In early June the world of leaf and blade and flowers explodes, and every sunset is different.

~ John Steinbeck, The Winter of Our Discontent

Green was the silence, wet was the light,
the month of June trembled like a butterfly.

~ Pablo Neruda, 100 Love Sonnets

Shall I compare thee to a summer's day?
Thou art more lovely and more temperate:
Rough winds do shake the darling buds of May,
And summer's lease hath all too short a date.

~ Shakespeare, Sonnet 18

Thou orb aloft full dazzling,
    Flooding with sheeny light the gray beach sand;
Thou sibilant near sea, with vistas far, and foam,
    And tawny streaks and shades, and spreading blue;
Before I sing the rest, O sun refulgent,
    My special word to thee.

~ Walt Whitman, A Summer Invocation

Shine on, O moon of summer.
Shine to the leaves of grass, catalpa and oak,
All silver under your rain to-night.

Carl Sandburg, Back Yard

Today is the summer solstice (wiki): at the solstice (from the Latin solstitium, from sol (sun) and stitium (to stop)), the Earth reaches the point in its orbit where the northern hemisphere is most tilted toward the sun, which puts the latter higher in the sky at noon than at any other time of the  year.*  This is also the day of the year with the longest daylight period and the shortest night.  In prehistoric times, the summer solstice was of great importance to aboriginal peoples.
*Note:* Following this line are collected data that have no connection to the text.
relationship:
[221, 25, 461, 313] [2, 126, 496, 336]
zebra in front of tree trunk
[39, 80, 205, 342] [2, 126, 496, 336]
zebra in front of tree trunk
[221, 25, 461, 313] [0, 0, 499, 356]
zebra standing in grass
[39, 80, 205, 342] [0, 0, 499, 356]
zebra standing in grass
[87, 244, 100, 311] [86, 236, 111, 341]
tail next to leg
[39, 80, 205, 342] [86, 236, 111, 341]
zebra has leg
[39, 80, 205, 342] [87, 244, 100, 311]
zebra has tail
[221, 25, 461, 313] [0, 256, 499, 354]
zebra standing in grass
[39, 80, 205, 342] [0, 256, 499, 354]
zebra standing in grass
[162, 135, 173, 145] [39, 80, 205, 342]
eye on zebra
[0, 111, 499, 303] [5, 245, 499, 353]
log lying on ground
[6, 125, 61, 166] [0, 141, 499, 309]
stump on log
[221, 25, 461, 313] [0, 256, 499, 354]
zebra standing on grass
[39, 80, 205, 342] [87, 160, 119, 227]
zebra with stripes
The snow had disappeared, food was easier to find, and crops already planted would soon be harvested in months to come. From then on, however, the days would begin to shorten, indicating the inevitable return of the cold season. 
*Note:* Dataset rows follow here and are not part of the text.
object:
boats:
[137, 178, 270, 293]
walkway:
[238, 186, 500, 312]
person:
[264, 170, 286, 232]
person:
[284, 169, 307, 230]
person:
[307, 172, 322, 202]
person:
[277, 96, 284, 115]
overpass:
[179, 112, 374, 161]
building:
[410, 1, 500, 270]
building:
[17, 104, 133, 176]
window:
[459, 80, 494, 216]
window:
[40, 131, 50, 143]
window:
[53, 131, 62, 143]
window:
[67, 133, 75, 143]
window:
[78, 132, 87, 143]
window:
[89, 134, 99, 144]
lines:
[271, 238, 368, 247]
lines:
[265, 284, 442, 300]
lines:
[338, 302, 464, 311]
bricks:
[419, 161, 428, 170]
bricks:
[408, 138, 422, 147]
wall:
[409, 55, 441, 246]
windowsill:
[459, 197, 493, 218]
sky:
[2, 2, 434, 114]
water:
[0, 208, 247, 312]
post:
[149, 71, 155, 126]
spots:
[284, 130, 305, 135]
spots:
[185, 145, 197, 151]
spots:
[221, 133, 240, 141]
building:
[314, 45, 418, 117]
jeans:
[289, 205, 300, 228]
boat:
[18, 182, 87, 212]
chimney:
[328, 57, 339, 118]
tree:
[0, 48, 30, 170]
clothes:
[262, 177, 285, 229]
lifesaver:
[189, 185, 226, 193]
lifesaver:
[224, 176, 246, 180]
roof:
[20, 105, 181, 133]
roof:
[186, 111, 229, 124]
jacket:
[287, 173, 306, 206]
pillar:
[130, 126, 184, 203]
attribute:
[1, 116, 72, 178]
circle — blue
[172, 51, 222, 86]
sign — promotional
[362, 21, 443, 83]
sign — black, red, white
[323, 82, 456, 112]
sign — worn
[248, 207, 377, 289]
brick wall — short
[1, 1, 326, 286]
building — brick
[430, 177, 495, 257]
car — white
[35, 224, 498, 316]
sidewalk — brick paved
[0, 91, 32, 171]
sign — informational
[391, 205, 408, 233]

Here's a brief explanation on the mechanics of solstices and equinoxes:



The two revolutions, I mean the annual revolutions of the declination and of the centre of the Earth, are not completely equal; that is the return of the declination to its original value is slightly ahead of the period of the centre. Hence it necessarily follows that the equinoxes and solstices seem to anticipate their timing, not because the sphere of the fixed stars moves to the east, but rather the equatorial circle moves to the west, being at an angle to the plane of the ecliptic in proportion to the declination of the axis of the terrestrial globe.